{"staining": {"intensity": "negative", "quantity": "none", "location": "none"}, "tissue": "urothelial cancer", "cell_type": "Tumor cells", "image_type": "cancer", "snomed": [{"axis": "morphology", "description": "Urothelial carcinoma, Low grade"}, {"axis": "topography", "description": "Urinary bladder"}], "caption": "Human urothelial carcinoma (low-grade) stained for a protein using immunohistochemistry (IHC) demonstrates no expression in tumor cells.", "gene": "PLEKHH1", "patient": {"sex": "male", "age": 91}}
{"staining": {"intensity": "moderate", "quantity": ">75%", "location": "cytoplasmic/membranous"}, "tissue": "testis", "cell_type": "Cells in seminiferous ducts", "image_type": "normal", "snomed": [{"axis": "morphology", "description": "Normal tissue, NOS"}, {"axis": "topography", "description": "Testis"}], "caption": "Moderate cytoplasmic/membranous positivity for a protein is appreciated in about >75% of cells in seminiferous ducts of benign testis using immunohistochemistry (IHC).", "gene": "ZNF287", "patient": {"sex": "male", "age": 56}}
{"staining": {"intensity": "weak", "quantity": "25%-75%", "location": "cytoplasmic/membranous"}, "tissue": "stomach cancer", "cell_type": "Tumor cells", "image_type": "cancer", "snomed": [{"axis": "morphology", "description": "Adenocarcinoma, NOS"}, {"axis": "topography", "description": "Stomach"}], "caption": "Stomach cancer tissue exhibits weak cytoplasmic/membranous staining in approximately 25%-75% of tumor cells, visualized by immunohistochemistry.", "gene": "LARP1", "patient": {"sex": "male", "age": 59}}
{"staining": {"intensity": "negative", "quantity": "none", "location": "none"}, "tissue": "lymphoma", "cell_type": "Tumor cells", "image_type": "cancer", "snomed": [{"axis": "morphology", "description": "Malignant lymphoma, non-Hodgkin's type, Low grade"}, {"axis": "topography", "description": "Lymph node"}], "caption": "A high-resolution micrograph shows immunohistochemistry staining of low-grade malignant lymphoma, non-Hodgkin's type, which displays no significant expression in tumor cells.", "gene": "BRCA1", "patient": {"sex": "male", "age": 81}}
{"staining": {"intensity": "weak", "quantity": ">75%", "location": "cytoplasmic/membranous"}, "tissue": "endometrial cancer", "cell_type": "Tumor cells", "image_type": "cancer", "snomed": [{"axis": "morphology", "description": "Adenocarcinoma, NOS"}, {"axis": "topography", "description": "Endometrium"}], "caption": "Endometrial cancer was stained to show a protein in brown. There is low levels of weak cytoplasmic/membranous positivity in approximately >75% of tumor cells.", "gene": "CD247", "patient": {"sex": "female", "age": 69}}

> [What to work on]: Your task is to copy all of the entries exactly.

> [Answer space]:
{"staining": {"intensity": "negative", "quantity": "none", "location": "none"}, "tissue": "urothelial cancer", "cell_type": "Tumor cells", "image_type": "cancer", "snomed": [{"axis": "morphology", "description": "Urothelial carcinoma, Low grade"}, {"axis": "topography", "description": "Urinary bladder"}], "caption": "Human urothelial carcinoma (low-grade) stained for a protein using immunohistochemistry (IHC) demonstrates no expression in tumor cells.", "gene": "PLEKHH1", "patient": {"sex": "male", "age": 91}}
{"staining": {"intensity": "moderate", "quantity": ">75%", "location": "cytoplasmic/membranous"}, "tissue": "testis", "cell_type": "Cells in seminiferous ducts", "image_type": "normal", "snomed": [{"axis": "morphology", "description": "Normal tissue, NOS"}, {"axis": "topography", "description": "Testis"}], "caption": "Moderate cytoplasmic/membranous positivity for a protein is appreciated in about >75% of cells in seminiferous ducts of benign testis using immunohistochemistry (IHC).", "gene": "ZNF287", "patient": {"sex": "male", "age": 56}}
{"staining": {"intensity": "weak", "quantity": "25%-75%", "location": "cytoplasmic/membranous"}, "tissue": "stomach cancer", "cell_type": "Tumor cells", "image_type": "cancer", "snomed": [{"axis": "morphology", "description": "Adenocarcinoma, NOS"}, {"axis": "topography", "description": "Stomach"}], "caption": "Stomach cancer tissue exhibits weak cytoplasmic/membranous staining in approximately 25%-75% of tumor cells, visualized by immunohistochemistry.", "gene": "LARP1", "patient": {"sex": "male", "age": 59}}
{"staining": {"intensity": "negative", "quantity": "none", "location": "none"}, "tissue": "lymphoma", "cell_type": "Tumor cells", "image_type": "cancer", "snomed": [{"axis": "morphology", "description": "Malignant lymphoma, non-Hodgkin's type, Low grade"}, {"axis": "topography", "description": "Lymph node"}], "caption": "A high-resolution micrograph shows immunohistochemistry staining of low-grade malignant lymphoma, non-Hodgkin's type, which displays no significant expression in tumor cells.", "gene": "BRCA1", "patient": {"sex": "male", "age": 81}}
{"staining": {"intensity": "weak", "quantity": ">75%", "location": "cytoplasmic/membranous"}, "tissue": "endometrial cancer", "cell_type": "Tumor cells", "image_type": "cancer", "snomed": [{"axis": "morphology", "description": "Adenocarcinoma, NOS"}, {"axis": "topography", "description": "Endometrium"}], "caption": "Endometrial cancer was stained to show a protein in brown. There is low levels of weak cytoplasmic/membranous positivity in approximately >75% of tumor cells.", "gene": "CD247", "patient": {"sex": "female", "age": 69}}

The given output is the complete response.